As linebacker Nick Vigil put it, the Aggies were beaten in every phase of the game.
"They were just better everywhere," he said.
It was a humbling experience for a program proud of its ability to play well in big games.
Now the Aggies must re-set their goals from using the opener to make a national statement that they've truly arrived to being a BCS-caliber team to something more realistic, like winning the Mountain West.
"We have enough talent in there to go compete for the Mountain West and that's exactly what we still intend to do," Wells said. "That's a bunch that will get the ship righted, trust me, and we'll stick together."
The Aggies' biggest concern going into the opener was the play of the offensive line with Whimpey being the only returning starter. Their concerns proved valid as quarterback Chuckie Keeton was under consistent pressure against the Vols.
He was sacked once and threw two interceptions.

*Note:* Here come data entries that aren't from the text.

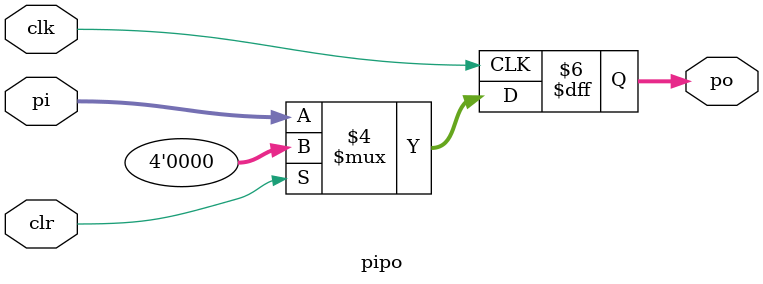
<source format=v>
module pipo(input [3:0]pi, input clk, input clr, output reg [3:0]po);


always @(posedge clk)
begin

if(clr==1)
begin
po<=4'b0000;
end


else
begin
po<=pi;
end
end
endmodule



</source>
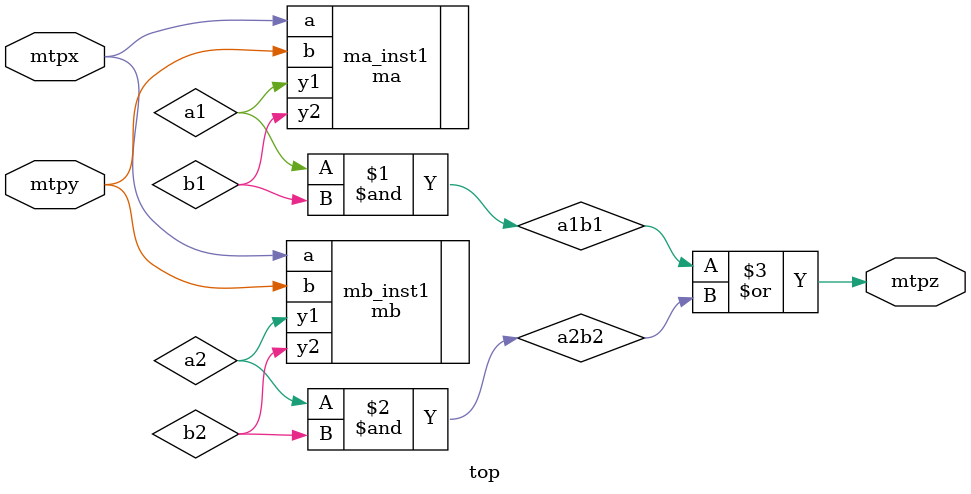
<source format=v>
module top (input mtpx, input mtpy, output mtpz);
    // use os fios a seguir de acordo com a figura
    wire a1, b1, a2, b2, a1b1, a2b2;
    // Implemente a primeira parte do circuito usando os módulos ma e mb
    // Preste atenção nas portas desconectadas 

// Primeira parte do circuito usando módulos ma e mb
    // Assumindo que ma e mb são módulos com portas lógicas básicas
    ma ma_inst1(
        .a(mtpx),       // Entrada a conectada a mtpx
        .b(mtpy),       // Entrada b conectada a mtpy
        .y1(a1),        // Saída y1 conectada a a1
        .y2(b1)         // Saída y2 conectada a b1
    );
    
    mb mb_inst1(
        .a(mtpx),       // Entrada a conectada a mtpx
        .b(mtpy),       // Entrada b conectada a mtpy
        .y1(a2),        // Saída y1 conectada a a2
        .y2(b2)        // Saída y2 conectada a b2
    );

    // Implemente a segunda parte do circuito usando primitivas da linguagem
    
// Segunda parte do circuito usando primitivas Verilog
    and and1(a1b1, a1, b1);  // Porta AND para a1 e b1
    and and2(a2b2, a2, b2);  // Porta AND para a2 e b2
    or  or1(mtpz, a1b1, a2b2); // Porta OR final que gera a saída

endmodule

</source>
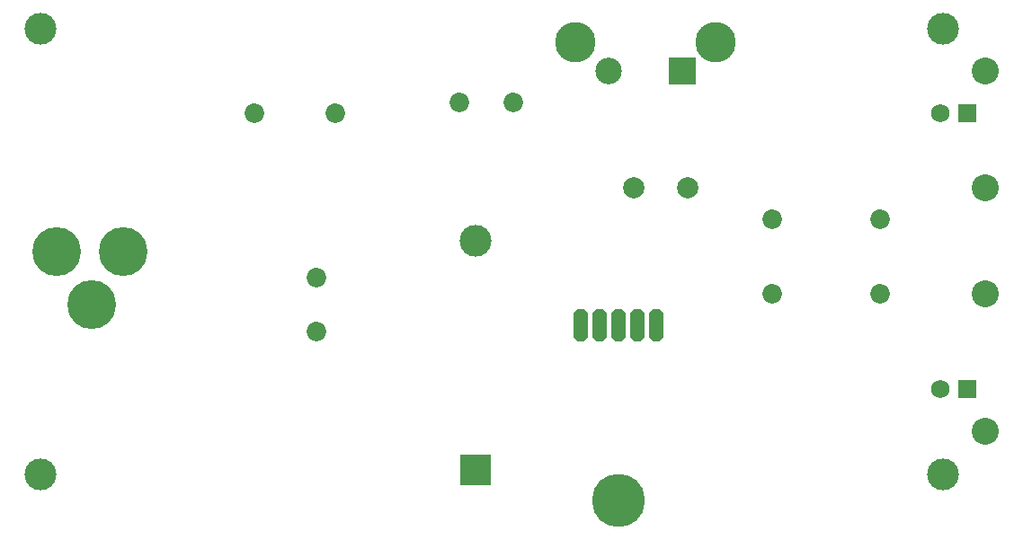
<source format=gbr>
%FSLAX42Y42*%
%MOMM*%
G71*
G01*
G75*
G04 Layer_Physical_Order=1*
G04 Layer_Color=255*
%ADD10C,3.00*%
%ADD11C,2.54*%
%ADD12C,1.85*%
%ADD13C,2.00*%
%ADD14C,4.60*%
%ADD15C,2.50*%
%ADD16R,2.50X2.50*%
%ADD17C,3.80*%
%ADD18R,3.00X3.00*%
%ADD19C,1.85*%
%ADD20C,1.75*%
%ADD21R,1.75X1.75*%
%ADD22C,5.00*%
G04:AMPARAMS|DCode=23|XSize=1.3mm|YSize=3mm|CornerRadius=0mm|HoleSize=0mm|Usage=FLASHONLY|Rotation=180.000|XOffset=0mm|YOffset=0mm|HoleType=Round|Shape=Octagon|*
%AMOCTAGOND23*
4,1,8,0.33,-1.50,-0.33,-1.50,-0.65,-1.18,-0.65,1.18,-0.33,1.50,0.33,1.50,0.65,1.18,0.65,-1.18,0.33,-1.50,0.0*
%
%ADD23OCTAGOND23*%

D10*
X8900Y800D02*
D03*
Y5000D02*
D03*
X400D02*
D03*
Y800D02*
D03*
X4500Y3000D02*
D03*
D11*
X9300Y1200D02*
D03*
Y4600D02*
D03*
Y3500D02*
D03*
Y2500D02*
D03*
D12*
X8308Y3200D02*
D03*
X7292D02*
D03*
Y2500D02*
D03*
X8308D02*
D03*
X4854Y4300D02*
D03*
X4346D02*
D03*
X3000Y2146D02*
D03*
Y2654D02*
D03*
D13*
X5992Y3500D02*
D03*
X6500D02*
D03*
D14*
X550Y2900D02*
D03*
X1180Y2900D02*
D03*
X880Y2400D02*
D03*
D15*
X5750Y4601D02*
D03*
D16*
X6450Y4601D02*
D03*
D17*
X6757Y4872D02*
D03*
X5443D02*
D03*
D18*
X4500Y841D02*
D03*
D19*
X3181Y4200D02*
D03*
X2419D02*
D03*
D20*
X8873Y1600D02*
D03*
Y4200D02*
D03*
D21*
X9127Y1600D02*
D03*
Y4200D02*
D03*
D22*
X5844Y550D02*
D03*
D23*
X5489Y2200D02*
D03*
X5667D02*
D03*
X5844D02*
D03*
X6022D02*
D03*
X6200D02*
D03*
M02*

</source>
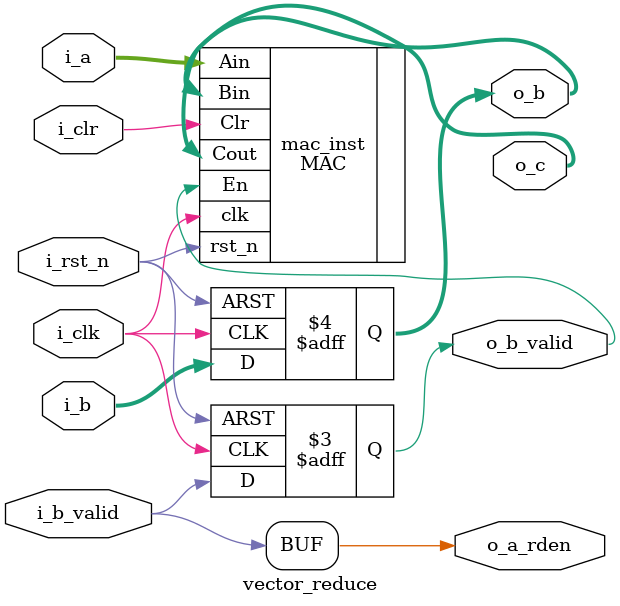
<source format=sv>
`default_nettype none

module vector_reduce #(
    parameter DATA_WIDTH = 8
)(
    input  logic i_clk,
    input  logic i_rst_n,
    input  logic i_clr,

    /* Recieve b value from previous vector reducer */
    input  logic i_b_valid,
    input  logic [DATA_WIDTH-1:0] i_b,

    /* Request and recieve a values from FIFO */
    output logic o_a_rden,
    input  logic [DATA_WIDTH-1:0] i_a,

    /* Output b value for next vector reducer */
    output logic o_b_valid,
    output logic [DATA_WIDTH-1:0] o_b,
    
    /* Output c value */
    output logic [DATA_WIDTH*3-1:0] o_c
);

    MAC #(DATA_WIDTH) mac_inst (
        .clk(i_clk),
        .rst_n(i_rst_n),
        /* 
         * Reading from o_b* instead of i_b*, as there is a 1 cycle delay
         * between asserting o_a_rden and i_a becoming valid
         */
        .En(o_b_valid),
        .Clr(i_clr),
        .Ain(i_a),
        .Bin(o_b),
        .Cout(o_c)
    );

    assign o_a_rden = i_b_valid;

    always_ff @(posedge i_clk, negedge i_rst_n) begin
        if (!i_rst_n) begin
            o_b_valid <= '0;
            o_b <= '0;
        end
        else begin
            o_b_valid <= i_b_valid;
            o_b <= i_b;
        end
    end

endmodule


</source>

He did have one 11-yard, making-something-out-of-nothing run and he threw a 37-yard touchdown pass to Hunter Sharp in the fourth quarter, but otherwise the Aggies' offense was surprisingly inept against an inexperienced Vols' defensive line.
"There were times when they did not hold up whether it was pass or in the run game," Wells admitted of the offensive line. "That'll continue to be a work in progress."
The Aggies felt better about their defense even though it gave up 38 points. The most concerning matter of business coming out of the game is the health of linebacker Kyler Fackrell, who left the game early with a knee injury and limped to the locker room after the game.
"He's a big part of our team," Wells said. "Any time a guy goes down like that, it gives another guy an opportunity to step up and rally around it. There's the first piece of adversity we've faced this year. So now, how long is he out and how will we respond as a defense and as a team, we'll see."
Responding to adversity, it seems to be the theme of the week for the Aggies.